My impression from Jeff's analysis in January and David's in March was that many of the testsuite changes were from the C++ approach actually providing better results, so the reversal here surprises me.  Can you talk more about the regressions you're seeing?

I spent most of my time earlier in the summer looking at the 3 regressions I originally saw last fall.  Unfortunately I could get no traction at all on the 2 FSA-related ones.  :-(  For the gcc.dg/tree-ssa/ssa-dce-3.c regression, I tracked it down to some code in the cddce1 pass being sensitive to the ordering of basic blocks in the input code;  I filed PR96487 for that.

I was also having a bunch of problems with -Wimplicit-fallthrough failures triggered by the C++ front end loop expansion sometimes flipping the sense of the end test conditional (through the use of fold_build3_loc to build it).  It seemed to me that the code that handles COND_EXPRs for those warnings is sensitive to the order of blocks as well, and has asymmetric assumptions that the code for the "if" branch is emitted inline before the "else" branch.  I tried some experiments with generalizing it to recognize the branches in either order, but that did not fix the regressions, so maybe the problem was somewhere else entirely, or a combination of two different bugs.  :-(

Anyway it seemed to me that the patches would not be accepted if I resubmitted them in a form that still caused regressions, and switching back to the C way of expanding to GOTO form directly instead of via LOOP_EXPR did that.

We discussed this in a team meeting the other day, and agreed that it's probably simpler to switch back to gotos for C++ than fix up all the optimizers.

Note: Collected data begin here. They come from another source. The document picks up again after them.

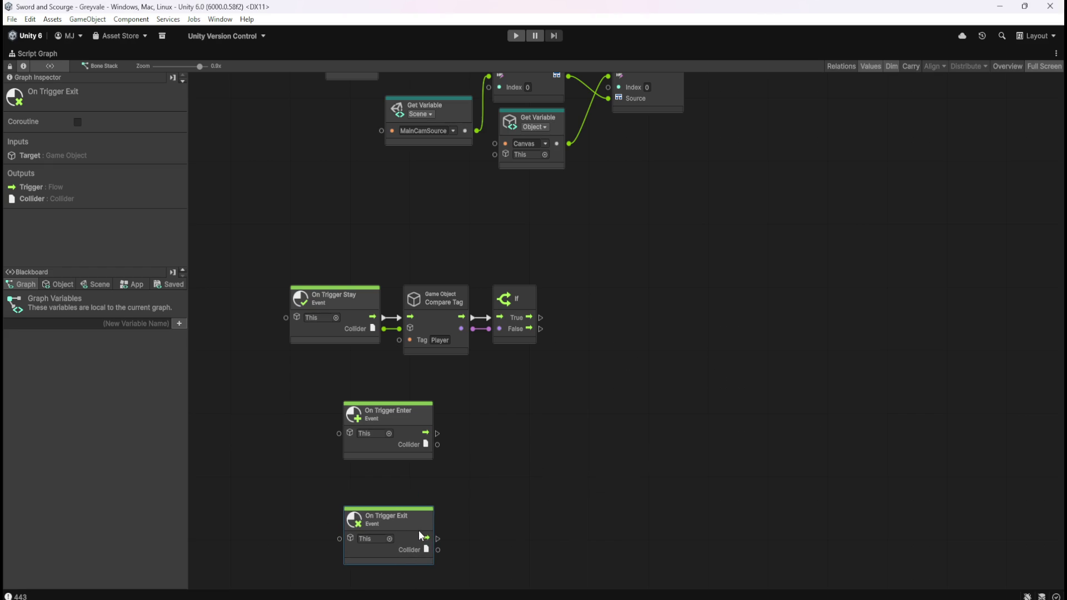
{"action": "left_click", "coordinate": [505, 439]}
Step: Disconnect On Trigger Stay from Compare Tag and move Compare Tag and If beside On Trigger Enter
{"action": "right_click", "coordinate": [383, 317]}
{"action": "right_click", "coordinate": [384, 330]}
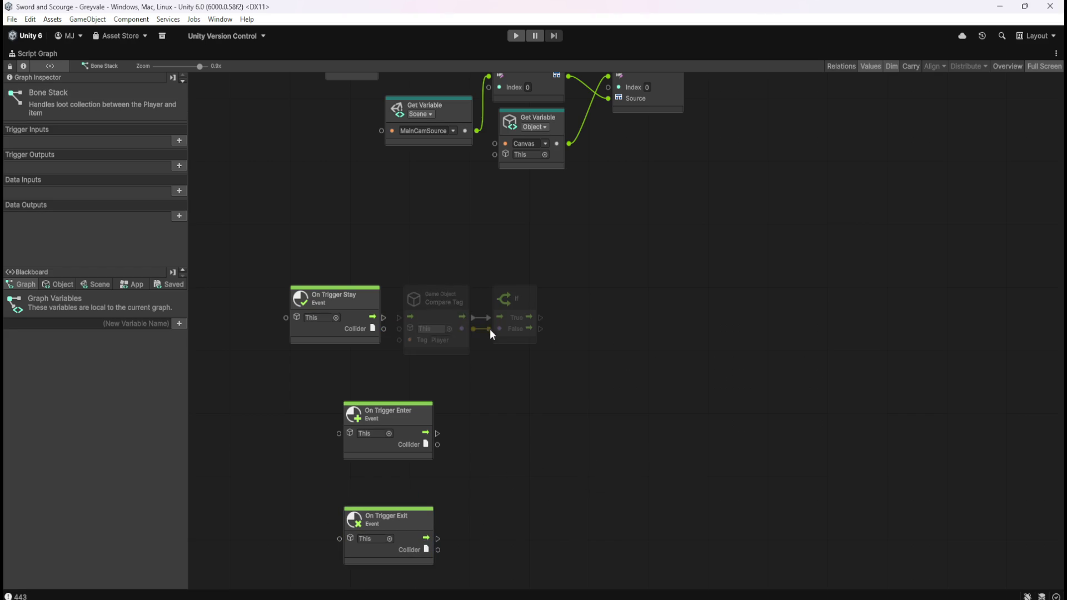
{"action": "mouse_move", "coordinate": [451, 265]}
{"action": "left_mouse_down"}
{"action": "mouse_move", "coordinate": [537, 346]}
{"action": "mouse_move", "coordinate": [589, 479]}
{"action": "mouse_move", "coordinate": [582, 489]}
{"action": "left_mouse_up"}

And that there probably isn't much benefit to the middle-end to retain the higher level representation longer.

Though the patch needed to the Fortran compiler sounds like a regression from this change. Has someone looked at where that's coming from?

Have you done any benchmark comparison for C++ tests with this change? If not, please plan to monitor the lnt.opensuse.org benchmark results for impact after the change is committed.

The C++ changes are OK. A C maintainer will need to sign off on the changes there.